Arts & Crafts Dining Table
This dining table was recently finished to complete a set with 6 chairs previously posted on this site. The table is my own interpretation of an Arts & Crafts Prairie Style design. Some of the design and construction features including the Breadboard end pieces and the prominent plugs were inspired by Kevin Rodel’s and Garrett Hack’s articles published in FWW. For the table frame I stayed with solid cherry finished with Waterlox in order to match the chair set. For the tabletop I attempted to bridge between the color and grain patterns of the existing contemorary teak buffet, which I wanted to retain, and the cherry chairs. I chose to do that using Canarywood because of the bold grain pattern in shifting hues from gold to green to rust to red tones. It works well in complementing the aged teak grain.

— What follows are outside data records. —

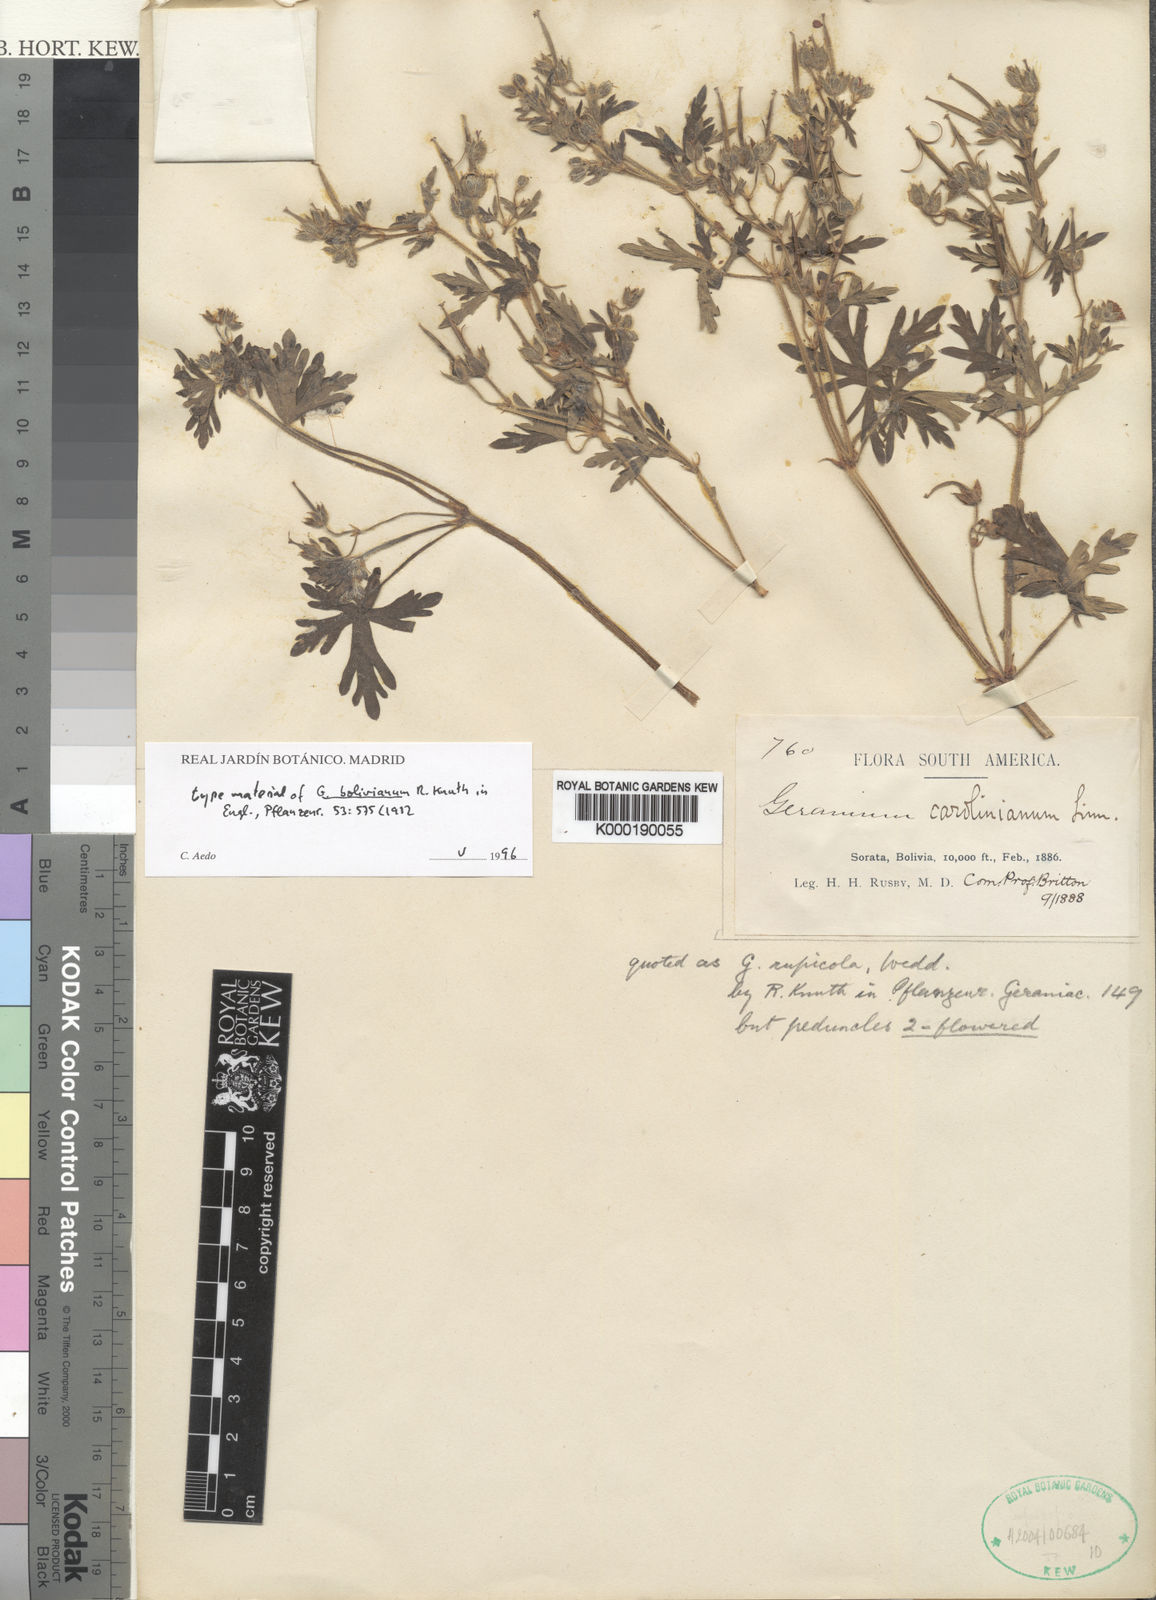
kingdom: Plantae
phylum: Tracheophyta
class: Magnoliopsida
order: Geraniales
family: Geraniaceae
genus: Geranium
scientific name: Geranium fallax
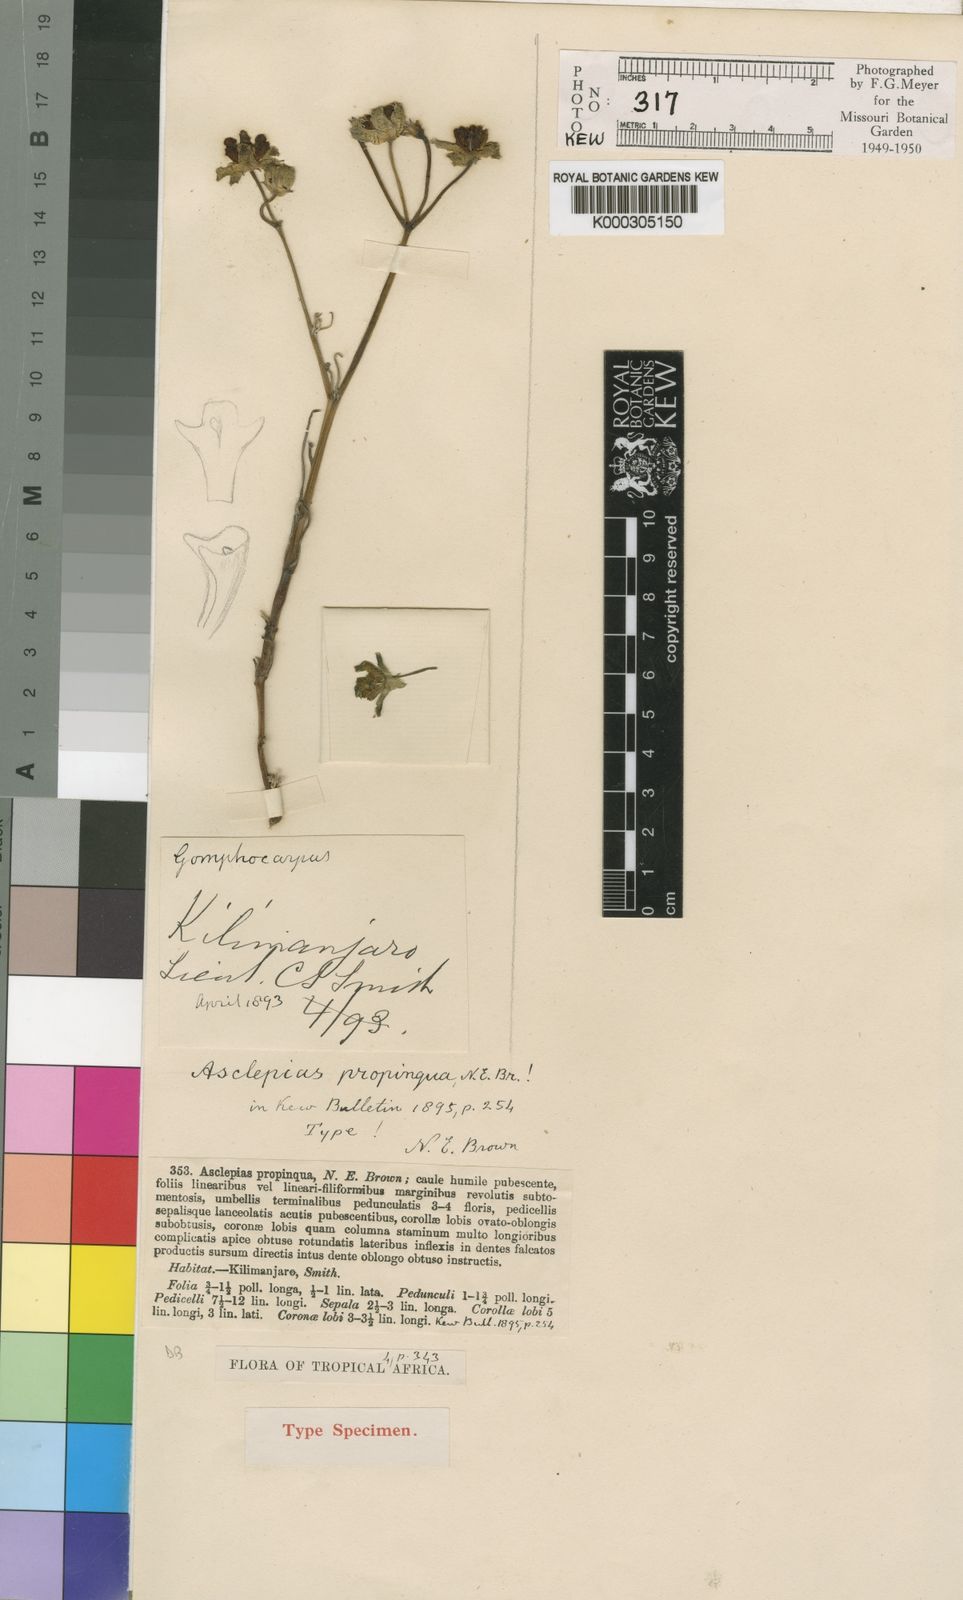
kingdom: Plantae
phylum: Tracheophyta
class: Magnoliopsida
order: Gentianales
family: Apocynaceae
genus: Stathmostelma
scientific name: Stathmostelma propinquum
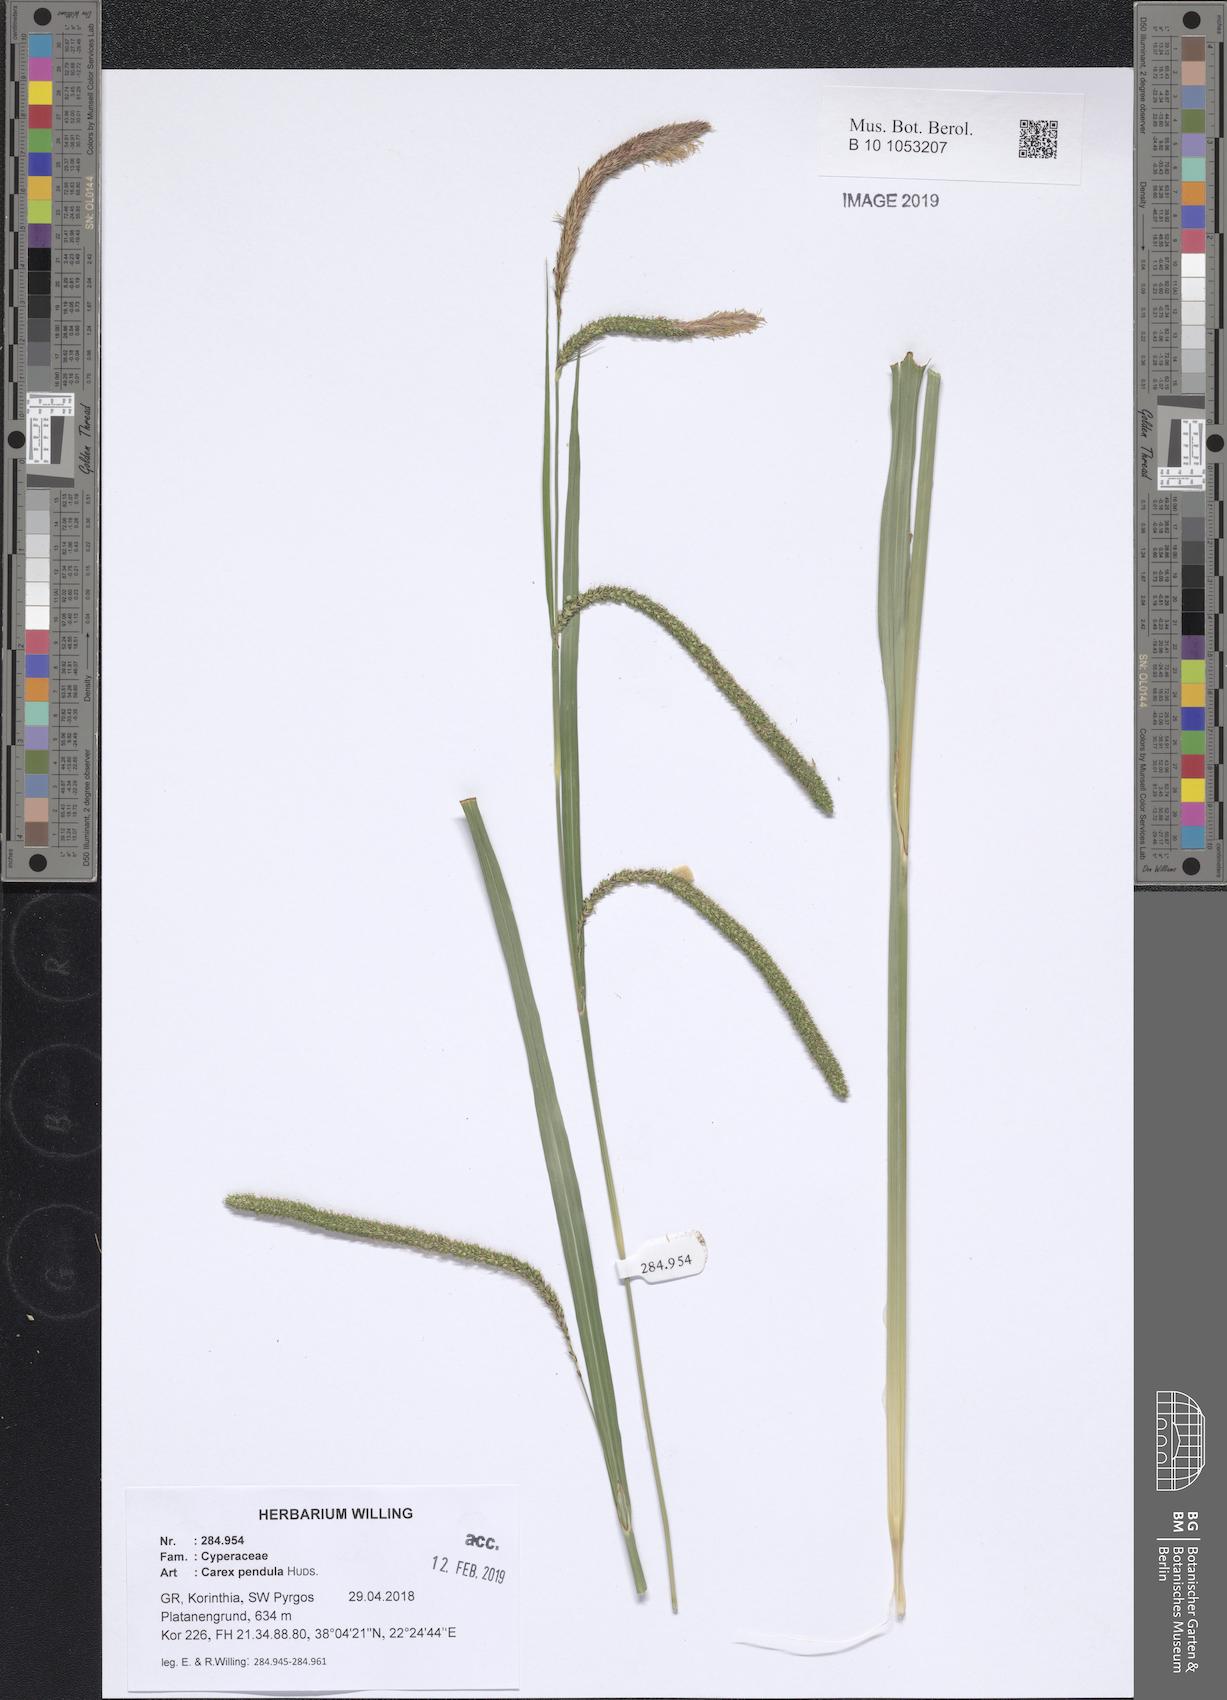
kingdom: Plantae
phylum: Tracheophyta
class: Liliopsida
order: Poales
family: Cyperaceae
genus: Carex
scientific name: Carex pendula
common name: Pendulous sedge
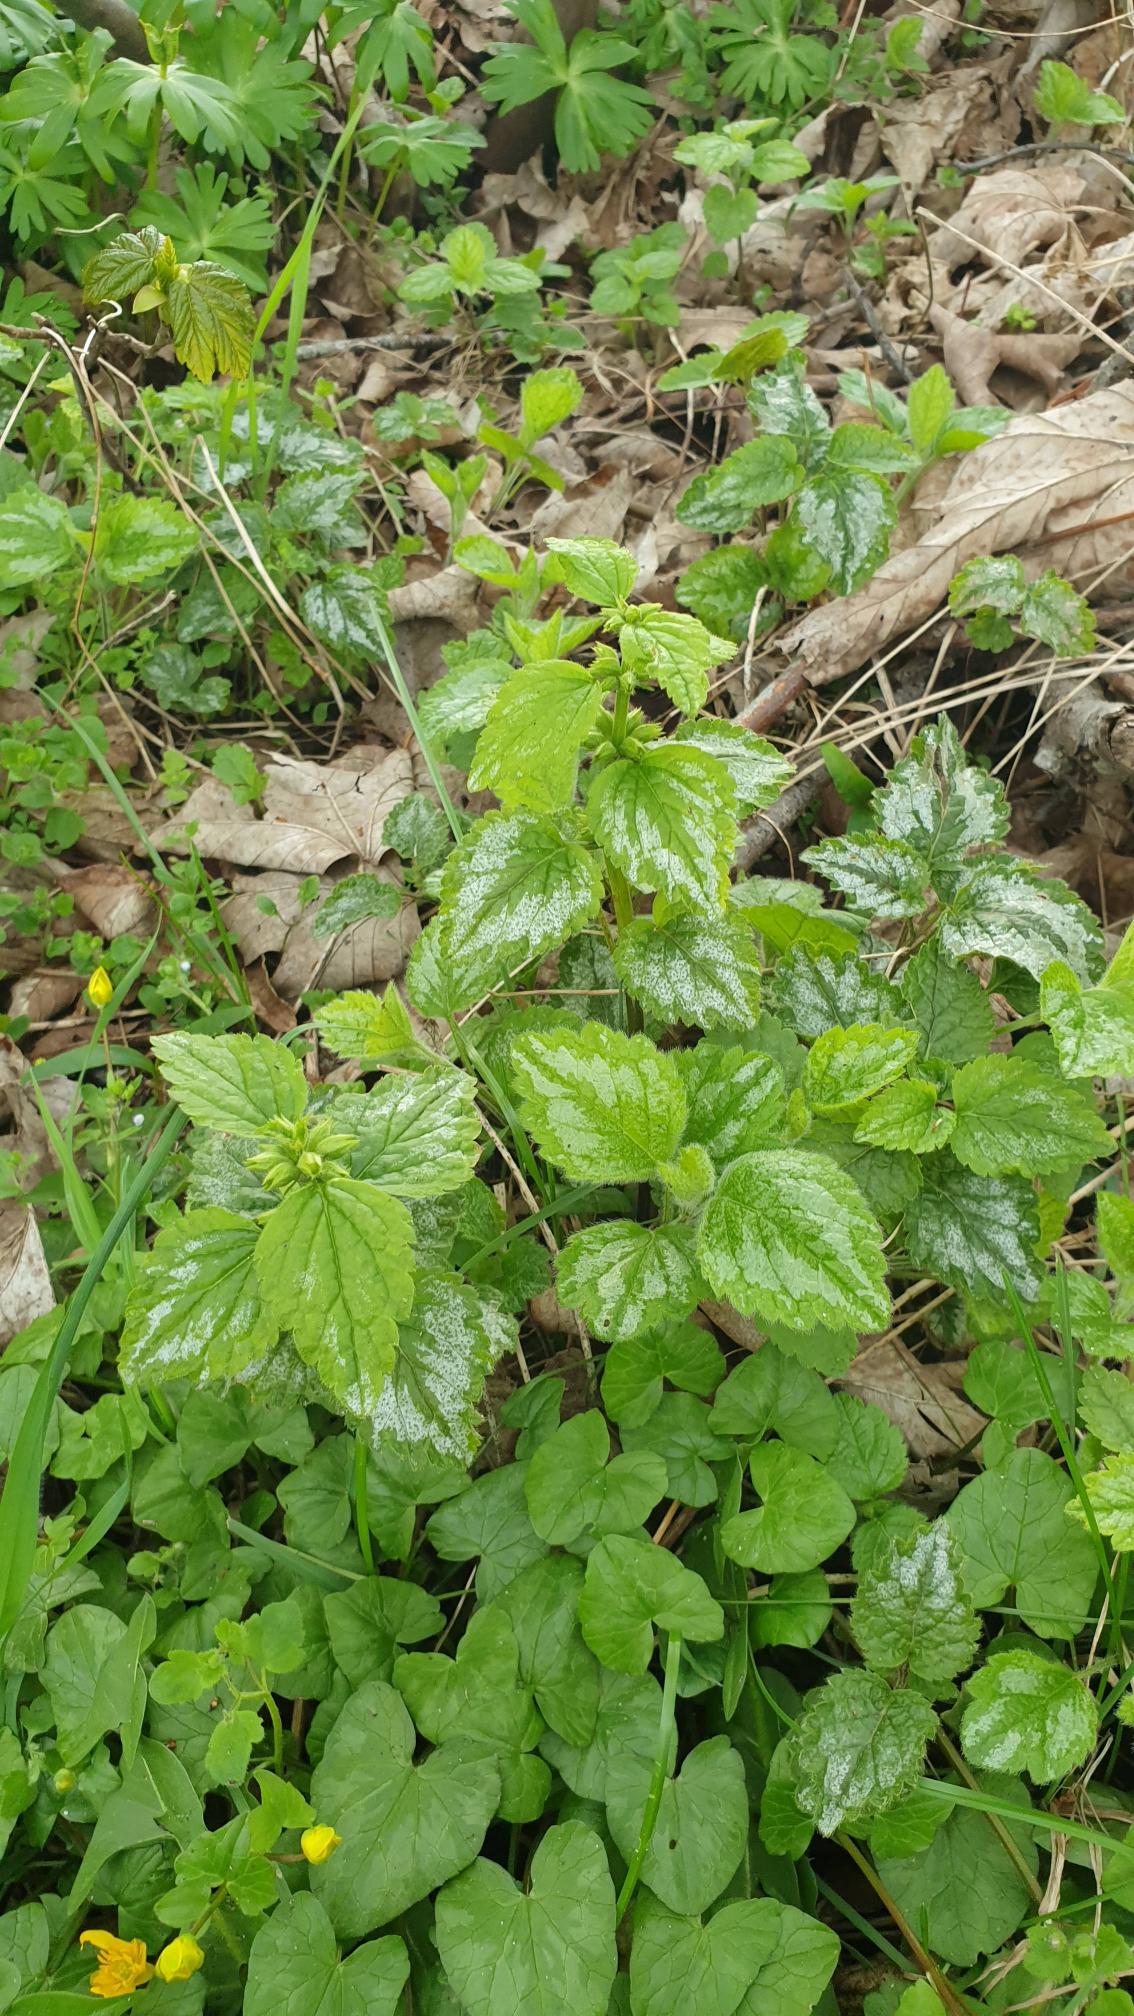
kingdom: Plantae
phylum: Tracheophyta
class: Magnoliopsida
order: Lamiales
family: Lamiaceae
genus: Lamium
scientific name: Lamium galeobdolon
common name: Have-guldnælde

The Canarywood top is solid 4/4 stock with doublers on the edges and on the breadboard end battens to provide the hefty solid look of Prairie style furniture. The top is finished with a single coat of Watco Natural followed by 4 coats of Minwax Wipe on Poly. Two coats of the Minwax Poly were brushed on to build a heavier base before wiping on the final coats. The Breadboard battens have 6 long tenons and a full width stub tenon inserted from the tabletop. There are long wood screws inserted underneath each of the Wenge plugs into the 6 tenons to retain the batten and permit mismatched growth between the top and battens. Canarywood has a very low lateral growth coefficient with humiidty changes which helps with this issue.
The table top is 84 inches long by 42 inches wide.
Comments
Nice work.
I hope to god you don't allow anyone to eat off that beauty.
Why did you use 4/4 material with a buildup for the top instead of 5/4?